Epigenetic reprogramming aids development of human gametes in vitro
by David Cansfield

For the first time, human stem cells that were originally skin cells have been reprogrammed into early-stage sperm and egg precursors.

Published in Nature, by a team of Japanese researchers at Kyoto University, the study describes the method used to produce large quantities of early-stage sperm and egg cells from stem cells by erasing the epigenetic 'memory' that determines which genes are expressed. In future this could help people who are infertile or in same-sex couples to have a biologically-related child.

'Epigenetic reprogramming is key to making the next generation,' said developmental biologist Professor Mitinori Saitou from the Institute for the Advanced Study of Human Biology who led this research.

The team set out to bridge the gap between previous research which was able to grow mouse eggs using stem-cell-like cells generated from skin (see BioNews 1231). Crucial to the team's success was discovering that the addition of a protein called bone morphogenetic protein (BMP2) was essential to promote epigenetic reprogramming. The cells advanced one step further in their development compared to cells in cultures without added BMP2.

'The results of this research are an important milestone in clarifying the mechanism of human germ cell development and the promotion of research on the in vitro development of human germ cells,' the researchers said.

After this epigenetic reprogramming, the cells' development stopped and Professor Saitou acknowledged that there are still further steps to be taken to perfect this process. The researchers also found that in the cells the reprogramming was incomplete. This could have serious consequences if such cells were used for reproduction, highlighting the need for discussion on how to conduct this type of biomedical research safely and ethically.

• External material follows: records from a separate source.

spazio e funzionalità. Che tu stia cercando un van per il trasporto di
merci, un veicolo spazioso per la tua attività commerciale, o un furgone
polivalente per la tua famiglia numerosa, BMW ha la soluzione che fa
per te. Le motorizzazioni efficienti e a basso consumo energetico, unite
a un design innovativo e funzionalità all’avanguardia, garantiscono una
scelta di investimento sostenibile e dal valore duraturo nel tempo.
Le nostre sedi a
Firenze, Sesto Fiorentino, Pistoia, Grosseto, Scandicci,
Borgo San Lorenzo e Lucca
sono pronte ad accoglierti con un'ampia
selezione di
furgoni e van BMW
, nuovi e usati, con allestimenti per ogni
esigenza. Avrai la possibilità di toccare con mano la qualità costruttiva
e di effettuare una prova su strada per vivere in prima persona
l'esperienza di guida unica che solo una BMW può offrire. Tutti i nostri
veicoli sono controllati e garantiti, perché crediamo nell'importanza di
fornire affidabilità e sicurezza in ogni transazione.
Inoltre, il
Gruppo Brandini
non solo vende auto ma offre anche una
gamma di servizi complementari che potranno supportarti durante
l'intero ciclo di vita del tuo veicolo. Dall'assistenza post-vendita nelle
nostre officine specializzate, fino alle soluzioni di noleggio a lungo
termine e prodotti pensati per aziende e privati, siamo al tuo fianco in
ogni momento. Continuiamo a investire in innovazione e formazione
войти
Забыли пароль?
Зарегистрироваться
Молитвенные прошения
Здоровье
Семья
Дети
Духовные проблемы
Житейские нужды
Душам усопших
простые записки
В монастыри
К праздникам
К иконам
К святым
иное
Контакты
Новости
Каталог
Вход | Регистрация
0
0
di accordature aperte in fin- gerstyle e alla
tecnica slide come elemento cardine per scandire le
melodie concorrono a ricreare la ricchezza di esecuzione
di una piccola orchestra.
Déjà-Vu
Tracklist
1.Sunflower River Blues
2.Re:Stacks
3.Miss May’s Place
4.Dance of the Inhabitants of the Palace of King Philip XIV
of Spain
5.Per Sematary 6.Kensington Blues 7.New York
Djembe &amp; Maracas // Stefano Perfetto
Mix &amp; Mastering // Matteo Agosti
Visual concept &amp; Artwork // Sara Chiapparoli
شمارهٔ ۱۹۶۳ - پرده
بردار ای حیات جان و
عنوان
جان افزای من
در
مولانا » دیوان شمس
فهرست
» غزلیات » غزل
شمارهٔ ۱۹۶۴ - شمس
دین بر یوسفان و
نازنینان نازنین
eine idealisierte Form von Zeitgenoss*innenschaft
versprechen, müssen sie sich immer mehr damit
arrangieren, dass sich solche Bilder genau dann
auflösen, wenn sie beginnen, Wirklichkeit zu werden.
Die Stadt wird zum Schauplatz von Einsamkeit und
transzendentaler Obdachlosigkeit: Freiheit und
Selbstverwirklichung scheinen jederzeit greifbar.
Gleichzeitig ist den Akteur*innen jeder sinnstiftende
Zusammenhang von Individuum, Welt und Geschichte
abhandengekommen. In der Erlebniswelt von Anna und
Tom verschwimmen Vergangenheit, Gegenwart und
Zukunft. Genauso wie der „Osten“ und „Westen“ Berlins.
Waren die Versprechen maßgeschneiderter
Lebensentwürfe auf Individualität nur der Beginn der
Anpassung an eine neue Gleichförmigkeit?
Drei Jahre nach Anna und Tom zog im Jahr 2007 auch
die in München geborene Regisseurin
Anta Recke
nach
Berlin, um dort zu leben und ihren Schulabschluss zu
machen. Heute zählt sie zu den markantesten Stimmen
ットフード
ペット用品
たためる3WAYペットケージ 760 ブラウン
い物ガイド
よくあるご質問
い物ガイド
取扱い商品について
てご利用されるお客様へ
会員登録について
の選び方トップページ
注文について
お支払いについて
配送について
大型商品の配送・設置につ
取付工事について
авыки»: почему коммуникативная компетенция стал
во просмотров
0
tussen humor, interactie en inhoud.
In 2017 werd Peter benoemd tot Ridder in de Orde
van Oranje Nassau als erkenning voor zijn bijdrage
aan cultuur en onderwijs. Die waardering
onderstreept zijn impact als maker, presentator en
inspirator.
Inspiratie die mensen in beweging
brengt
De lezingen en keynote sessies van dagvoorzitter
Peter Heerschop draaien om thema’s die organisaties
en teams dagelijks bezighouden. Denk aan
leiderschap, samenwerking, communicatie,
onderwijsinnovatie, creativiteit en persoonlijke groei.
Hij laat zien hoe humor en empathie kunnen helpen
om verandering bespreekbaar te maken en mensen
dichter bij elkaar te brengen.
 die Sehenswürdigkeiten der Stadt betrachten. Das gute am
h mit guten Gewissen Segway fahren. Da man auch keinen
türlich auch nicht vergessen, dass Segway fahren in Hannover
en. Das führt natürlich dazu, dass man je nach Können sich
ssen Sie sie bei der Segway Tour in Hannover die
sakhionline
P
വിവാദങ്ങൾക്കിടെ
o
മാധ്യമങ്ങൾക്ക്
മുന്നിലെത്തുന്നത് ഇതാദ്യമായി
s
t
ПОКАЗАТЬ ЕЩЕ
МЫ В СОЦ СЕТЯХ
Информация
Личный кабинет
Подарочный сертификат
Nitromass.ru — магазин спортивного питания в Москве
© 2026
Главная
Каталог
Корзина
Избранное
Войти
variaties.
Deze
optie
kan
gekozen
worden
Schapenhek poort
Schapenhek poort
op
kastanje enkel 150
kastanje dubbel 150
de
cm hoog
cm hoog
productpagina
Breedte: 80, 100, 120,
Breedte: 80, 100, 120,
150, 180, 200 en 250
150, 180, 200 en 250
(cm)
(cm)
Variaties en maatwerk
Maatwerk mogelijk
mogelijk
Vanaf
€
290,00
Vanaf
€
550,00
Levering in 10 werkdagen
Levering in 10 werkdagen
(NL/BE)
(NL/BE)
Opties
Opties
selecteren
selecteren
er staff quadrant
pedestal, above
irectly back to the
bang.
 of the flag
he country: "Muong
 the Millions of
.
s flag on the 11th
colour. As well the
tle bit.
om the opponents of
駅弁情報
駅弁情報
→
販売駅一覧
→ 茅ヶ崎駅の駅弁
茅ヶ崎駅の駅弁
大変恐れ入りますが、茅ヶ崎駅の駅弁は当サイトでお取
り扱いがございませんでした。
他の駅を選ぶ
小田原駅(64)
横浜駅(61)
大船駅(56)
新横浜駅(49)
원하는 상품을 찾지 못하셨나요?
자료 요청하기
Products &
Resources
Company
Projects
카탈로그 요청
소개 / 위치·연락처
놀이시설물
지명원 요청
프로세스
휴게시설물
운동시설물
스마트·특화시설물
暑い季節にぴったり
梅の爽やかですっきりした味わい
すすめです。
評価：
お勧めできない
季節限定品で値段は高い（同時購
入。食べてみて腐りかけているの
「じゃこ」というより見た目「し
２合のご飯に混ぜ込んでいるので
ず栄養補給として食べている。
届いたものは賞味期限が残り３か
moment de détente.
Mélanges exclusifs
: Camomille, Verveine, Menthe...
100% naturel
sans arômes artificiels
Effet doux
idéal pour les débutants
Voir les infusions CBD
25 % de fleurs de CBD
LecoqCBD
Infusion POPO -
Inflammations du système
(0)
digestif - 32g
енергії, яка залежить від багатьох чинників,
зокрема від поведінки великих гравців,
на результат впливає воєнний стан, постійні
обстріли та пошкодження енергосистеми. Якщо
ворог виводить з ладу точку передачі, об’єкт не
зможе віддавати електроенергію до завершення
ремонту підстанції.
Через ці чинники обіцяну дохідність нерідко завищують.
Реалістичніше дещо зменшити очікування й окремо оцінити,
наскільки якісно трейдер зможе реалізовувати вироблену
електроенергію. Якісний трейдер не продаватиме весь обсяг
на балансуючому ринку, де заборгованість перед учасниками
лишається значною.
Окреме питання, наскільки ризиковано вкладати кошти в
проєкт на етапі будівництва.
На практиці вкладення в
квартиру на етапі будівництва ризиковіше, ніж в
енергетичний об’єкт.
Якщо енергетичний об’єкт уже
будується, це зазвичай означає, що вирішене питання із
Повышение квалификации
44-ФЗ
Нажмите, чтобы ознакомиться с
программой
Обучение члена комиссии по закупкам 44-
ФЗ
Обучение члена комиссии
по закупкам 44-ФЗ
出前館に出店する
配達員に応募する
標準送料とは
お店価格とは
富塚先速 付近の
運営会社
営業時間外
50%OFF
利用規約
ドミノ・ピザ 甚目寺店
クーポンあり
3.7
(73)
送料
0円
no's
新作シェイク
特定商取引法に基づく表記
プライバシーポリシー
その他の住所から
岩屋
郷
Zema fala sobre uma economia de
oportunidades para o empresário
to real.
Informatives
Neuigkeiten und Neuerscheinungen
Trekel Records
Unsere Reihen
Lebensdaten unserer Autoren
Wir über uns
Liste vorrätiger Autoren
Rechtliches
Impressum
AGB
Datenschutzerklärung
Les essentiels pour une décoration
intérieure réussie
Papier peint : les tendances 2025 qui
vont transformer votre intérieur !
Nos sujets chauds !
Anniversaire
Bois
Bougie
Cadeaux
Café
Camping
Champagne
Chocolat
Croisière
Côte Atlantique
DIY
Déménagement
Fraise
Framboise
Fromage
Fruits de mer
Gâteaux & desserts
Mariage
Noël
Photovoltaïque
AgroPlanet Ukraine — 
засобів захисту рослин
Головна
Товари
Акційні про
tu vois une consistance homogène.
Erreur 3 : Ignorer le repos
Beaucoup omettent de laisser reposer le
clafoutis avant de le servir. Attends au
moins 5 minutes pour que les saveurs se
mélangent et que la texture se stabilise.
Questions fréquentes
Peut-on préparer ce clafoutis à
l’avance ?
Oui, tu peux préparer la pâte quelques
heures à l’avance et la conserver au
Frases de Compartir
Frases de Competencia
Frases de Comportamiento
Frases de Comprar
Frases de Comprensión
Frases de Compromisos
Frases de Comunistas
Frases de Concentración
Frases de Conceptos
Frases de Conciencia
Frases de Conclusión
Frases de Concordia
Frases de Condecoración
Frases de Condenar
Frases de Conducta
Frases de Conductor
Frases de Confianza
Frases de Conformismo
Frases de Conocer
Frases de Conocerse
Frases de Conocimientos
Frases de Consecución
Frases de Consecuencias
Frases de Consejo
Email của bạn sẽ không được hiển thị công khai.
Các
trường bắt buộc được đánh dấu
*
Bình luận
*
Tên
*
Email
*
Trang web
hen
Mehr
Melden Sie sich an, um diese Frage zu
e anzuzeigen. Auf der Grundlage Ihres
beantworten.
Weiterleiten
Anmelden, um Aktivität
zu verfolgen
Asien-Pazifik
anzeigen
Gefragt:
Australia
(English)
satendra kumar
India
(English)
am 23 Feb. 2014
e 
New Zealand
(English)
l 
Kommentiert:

'This involves many technical problems and ethical questions, and that is still a long way off. But in mice it has already been possible to fertilise an egg cell obtained in this way with a natural sperm cell,' commented Dr Arend Overeem, a stem cell biologist at the Leiden University Medical Centre who was not involved in the study (see BioNews 1104).

Understanding how eggs and sperm develop can provide researchers with insights into some causes of infertility. It also opens up possibilities for creating sperm and egg cells in a lab in future, which could significantly advance reproductive medicine and aid individuals with fertility issues.